Bazen iki kişi arasında gerçekleşen bir alım satım işleminin doğru olduğuna dair fetva bulunabilir. Fakat o işlem öyle bir zulüm içerir ki onu yapan kimse Allah Tealâ’nın gazabına uğrar. Çünkü dinin öyle yasakları vardır ki alışverişi zâhiren bozmaz ama zulümdür.

Alışveriş yaptığı kimseyi zarara sokan her şey zulümdür. Adalet, müslüman kardeşine zarar vermemektir. Bu konuda umumi kaide şudur: Kendin için sevmediğini ve istemediğini, din kardeşin için de istememek... Kişi, kendisine yapıldığında zoruna gidecek, kalbine sıkıntı verecek hiçbir şeyi başkasına yapmamalıdır. Aksine, kendi parası ile başkasının parasını aynı görmelidir.

İşin özü ve özeti budur. Bunun açıklamasına gelince, bu şu dört işte ortaya çıkar:

  1. Malını olmayan bir özellikle övmemelidir.
  2. Malının hiçbir kusurunu gizlememelidir.
  3. Ölçü ve tartıda asla noksanlık yapmamalıdır.
  4. Müşteri bildiğinde almayacağı şekilde malın fiyatını gizlememelidir.

Şimdi bunları açıklayalım:

Malı överek satmak

Eğer satıcı malını, onda olmayan bir vasıfla överse bu yalandır. Müşteri bu övme üzerine almak isterse, bu durumda yalanla birlikte aldatma ve zulüm de oluşur. Yani üç yanlış bir arada! Eğer müşteri kabul etmezse aldatma gerçekleşmez, fakat yapılan iş yalan ve kötü ahlâk olur. Yalan, her işte insanın izzetini düşürür.

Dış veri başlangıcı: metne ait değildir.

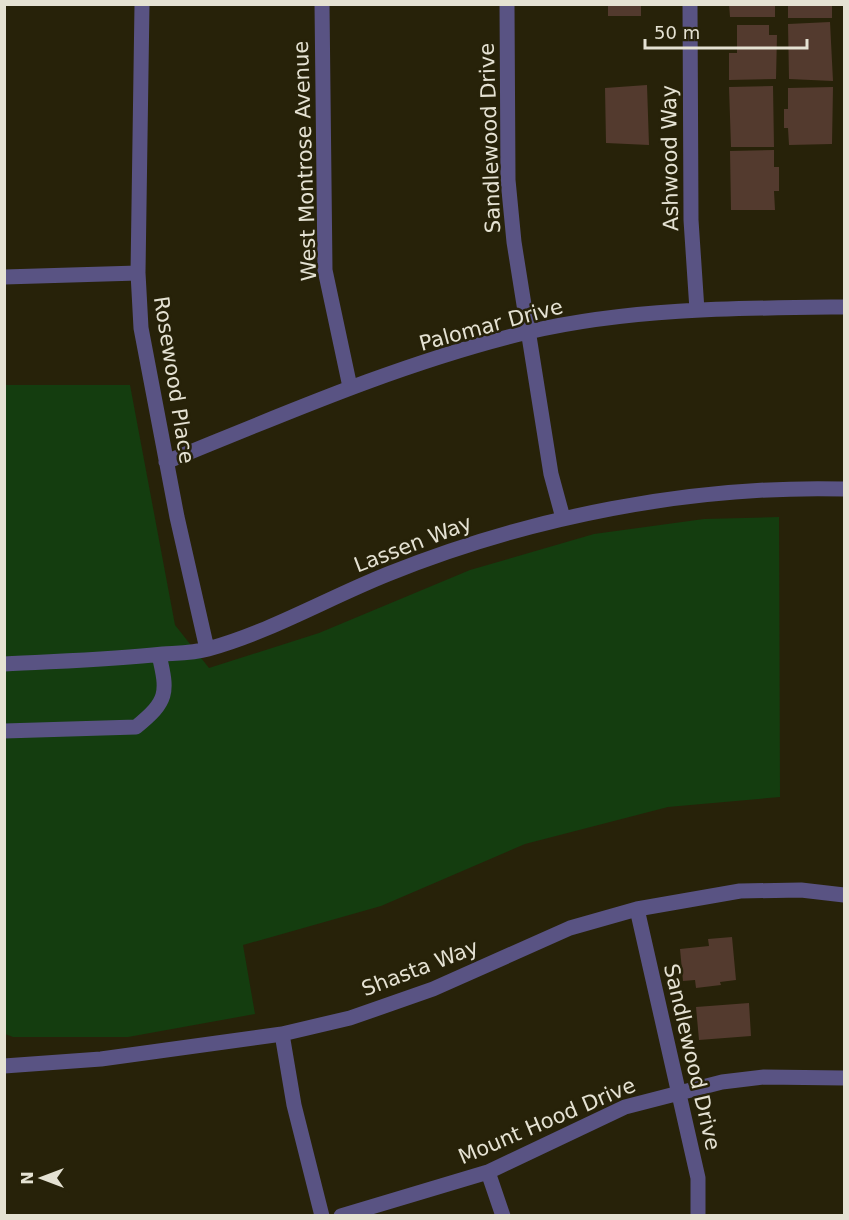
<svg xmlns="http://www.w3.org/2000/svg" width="849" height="1220" viewBox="0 0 849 1220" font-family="'DejaVu Sans',sans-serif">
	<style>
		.green { fill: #143d0f }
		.building { fill: #533a2e }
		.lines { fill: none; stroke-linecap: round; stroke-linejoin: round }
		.minor { stroke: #595383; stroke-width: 15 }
		.labels { text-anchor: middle; stroke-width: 5; stroke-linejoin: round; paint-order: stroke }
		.street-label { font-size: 21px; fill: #e5e2d3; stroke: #272209 }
	</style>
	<rect width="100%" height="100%" fill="#272209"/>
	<path class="green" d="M4,385H130L175,625L209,668L319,633L470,570L594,534L704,519L779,517L780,797L668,807L525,844L381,906L243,945L255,1014L128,1037H13L5,1034Z"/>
	<path class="building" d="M608,4H641V16H608Z
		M729,4H775V17H730Z
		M788,4H832V18H788Z
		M830,22L833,81L789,79L788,24Z
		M737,25H769V35H777L776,79L729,80V53H737Z
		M647,85L649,145L606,143L605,88Z
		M773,86L774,147H731L729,87Z
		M833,87L832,144L789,145L788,128H784V109H788V88Z
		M774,150V167H779V191H774L775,210H731L730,151Z
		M732,937L736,980L720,982L721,985L696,988L695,980L683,981L680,949L709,946L708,939Z
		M749,1003L751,1036L699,1040L696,1007Z"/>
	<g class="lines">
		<path class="minor" d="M142,4L138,273L141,328L177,517L207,649
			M322,4L325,270L350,387
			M507,4L508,180L514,242L551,474L563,518
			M690,4L691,220L697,310
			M4,277L138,273
			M166,462C284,414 403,362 528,332C631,308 739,308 844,307
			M4,664C57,661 110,660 163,654C178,653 194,653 208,649C270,632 328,598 388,574C529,517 692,485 844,489
			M4,731L136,727C168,701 168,693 159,655
			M637,909L698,1178V1216
			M282,1034L294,1105L322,1216
			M4,1066L101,1059L282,1034L350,1018L433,989L570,928L637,909L740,891L801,890L844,895
			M488,1172L503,1216
			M341,1216L488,1172L625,1107L722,1082L764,1077L844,1078"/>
	</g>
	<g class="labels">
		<g class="street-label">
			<text transform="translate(490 138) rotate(-92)" y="7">Sandlewood Drive</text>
			<text transform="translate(670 158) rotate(-91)" y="7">Ashwood Way</text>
			<text transform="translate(305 161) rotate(-92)" y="7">West Montrose Avenue</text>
			<text transform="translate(491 325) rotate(-15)" y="7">Palomar Drive</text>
			<text transform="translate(174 380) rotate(81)" y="7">Rosewood Place</text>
			<text transform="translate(413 544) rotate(-21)" y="7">Lassen Way</text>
			<text transform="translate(420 968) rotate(-21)" y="7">Shasta Way</text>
			<text transform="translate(692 1057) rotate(77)" y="7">Sandlewood Drive</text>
			<text transform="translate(547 1121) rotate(-23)" y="7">Mount Hood Drive</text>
		</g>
	</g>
	<rect width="849" height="1220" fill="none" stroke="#e5e2d3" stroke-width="12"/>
	<g transform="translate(42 1178) rotate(270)" stroke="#272209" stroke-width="4.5" paint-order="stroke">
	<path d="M0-4.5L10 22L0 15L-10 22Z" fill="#e5e2d3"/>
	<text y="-9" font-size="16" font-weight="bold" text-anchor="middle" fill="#e5e2d3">N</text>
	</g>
	<path d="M645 39v9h162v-9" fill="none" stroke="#e5e2d3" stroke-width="3"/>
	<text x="654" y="39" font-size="18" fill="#e5e2d3" stroke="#272209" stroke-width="4.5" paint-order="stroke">50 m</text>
</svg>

Satıcı, malında zaten var olan bir özelliği överse, bu gereksiz ve yersiz bir konuşmadır. Kul, ağzından çıkan her kelimenin hesabını verecek, ona “Bunu niçin konuştun?” diye sorulacaktır. Allah Tealâ bir ayetinde şöyle buyurmuştur: “İnsan ne zaman bir söz söylese, muhakkak onun yanında (yaptıklarını) gözetleyen (ve kaydeden) hazır bir melek bulunur.” (Kâf 18)

Ancak, malında olup da söylemezse müşterinin bilemeyeceği bir özelliği söyleyebilir. Bu gibi özellikleri abartmadan ve ileri gitmeden söylemekte bir sakınca yoktur. Bundan kastı müslüman kardeşinin malı tanıması, ona rağbet etmesi ve ihtiyacını görmesi olmalıdır.

Malını satarken asla yemin etmemelidir. Çünkü yalan yere yemin ederse kendisini helâke itmiş olur. Çünkü yalan yere yemin etmek insanın ahiretini alt üst eden büyük günahlardandır. Eğer yeminle söylediği doğru ise, Allah Tealâ’yı yeminlerine hedef yapmış olur ki bu da hatadır. Çünkü dünya, bir mecburiyet yokken Allah’ın adı ile rağbet ettirilmeye değmeyecek kadar düşüktür. Şöyle bir hadis nakledilmiştir: “Ticarî işlerinde sürekli, ‘Hayır vallahi, evet billahi!’ diye yemin eden tüccara yazıklar olsun! Yine, ‘Yarın olur, ertesi gün olur’ diyerek işini zamanında yapmayıp erteleyen zenaatkâra (esnafa) da yazıklar olsun!” (Zehebî, Mîzânü’l-İ‘tidâl, 1/316; Aclûnî, Keşfü’l-Hafâ, nr. 2920)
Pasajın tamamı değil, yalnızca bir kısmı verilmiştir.